+++ EXERCISE DATA +++
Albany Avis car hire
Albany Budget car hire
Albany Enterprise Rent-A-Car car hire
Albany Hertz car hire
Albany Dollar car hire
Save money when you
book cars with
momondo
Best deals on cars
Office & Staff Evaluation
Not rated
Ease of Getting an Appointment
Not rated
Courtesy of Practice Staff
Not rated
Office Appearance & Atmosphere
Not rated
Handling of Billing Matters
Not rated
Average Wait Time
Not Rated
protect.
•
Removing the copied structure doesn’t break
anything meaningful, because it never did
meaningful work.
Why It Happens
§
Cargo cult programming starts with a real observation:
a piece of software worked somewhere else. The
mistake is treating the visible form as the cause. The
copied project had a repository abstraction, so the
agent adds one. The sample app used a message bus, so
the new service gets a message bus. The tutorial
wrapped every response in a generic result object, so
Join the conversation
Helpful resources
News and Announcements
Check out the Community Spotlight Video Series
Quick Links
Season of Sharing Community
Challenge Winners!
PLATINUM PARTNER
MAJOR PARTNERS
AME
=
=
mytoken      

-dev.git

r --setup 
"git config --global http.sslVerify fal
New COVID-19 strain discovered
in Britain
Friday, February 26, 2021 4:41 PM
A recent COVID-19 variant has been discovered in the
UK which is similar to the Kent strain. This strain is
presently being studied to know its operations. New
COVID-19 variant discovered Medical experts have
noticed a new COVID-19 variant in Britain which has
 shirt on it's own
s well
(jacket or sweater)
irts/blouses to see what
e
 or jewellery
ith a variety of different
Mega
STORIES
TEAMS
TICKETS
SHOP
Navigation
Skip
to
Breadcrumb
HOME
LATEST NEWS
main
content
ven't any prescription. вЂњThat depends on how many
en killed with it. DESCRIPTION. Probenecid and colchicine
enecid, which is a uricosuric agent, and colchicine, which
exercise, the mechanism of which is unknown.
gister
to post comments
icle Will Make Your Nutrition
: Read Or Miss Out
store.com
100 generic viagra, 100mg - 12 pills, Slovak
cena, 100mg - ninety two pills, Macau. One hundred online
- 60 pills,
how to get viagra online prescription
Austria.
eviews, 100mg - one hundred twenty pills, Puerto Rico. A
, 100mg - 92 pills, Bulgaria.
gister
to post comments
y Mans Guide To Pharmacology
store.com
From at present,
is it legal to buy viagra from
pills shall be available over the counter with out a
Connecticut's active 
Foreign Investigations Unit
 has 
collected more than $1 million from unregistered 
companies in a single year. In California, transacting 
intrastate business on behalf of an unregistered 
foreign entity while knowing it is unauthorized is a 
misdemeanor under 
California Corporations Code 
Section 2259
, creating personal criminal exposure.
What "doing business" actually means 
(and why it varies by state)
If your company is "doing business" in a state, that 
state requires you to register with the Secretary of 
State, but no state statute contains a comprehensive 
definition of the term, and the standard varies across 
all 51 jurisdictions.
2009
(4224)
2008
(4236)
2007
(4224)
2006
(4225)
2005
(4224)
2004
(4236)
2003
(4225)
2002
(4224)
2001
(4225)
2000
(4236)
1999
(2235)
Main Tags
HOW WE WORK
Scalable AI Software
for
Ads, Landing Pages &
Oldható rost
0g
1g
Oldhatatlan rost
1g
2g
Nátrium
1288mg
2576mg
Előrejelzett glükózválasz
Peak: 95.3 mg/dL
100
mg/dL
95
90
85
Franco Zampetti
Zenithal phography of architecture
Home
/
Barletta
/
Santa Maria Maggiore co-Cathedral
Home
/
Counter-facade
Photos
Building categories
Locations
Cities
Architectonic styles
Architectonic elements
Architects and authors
+++
[REQUEST] Only lines holding "California" are wanted; copy all of them from the listing.

[RESPONSE AREA]
companies in a single year. In California, transacting 
California Corporations Code 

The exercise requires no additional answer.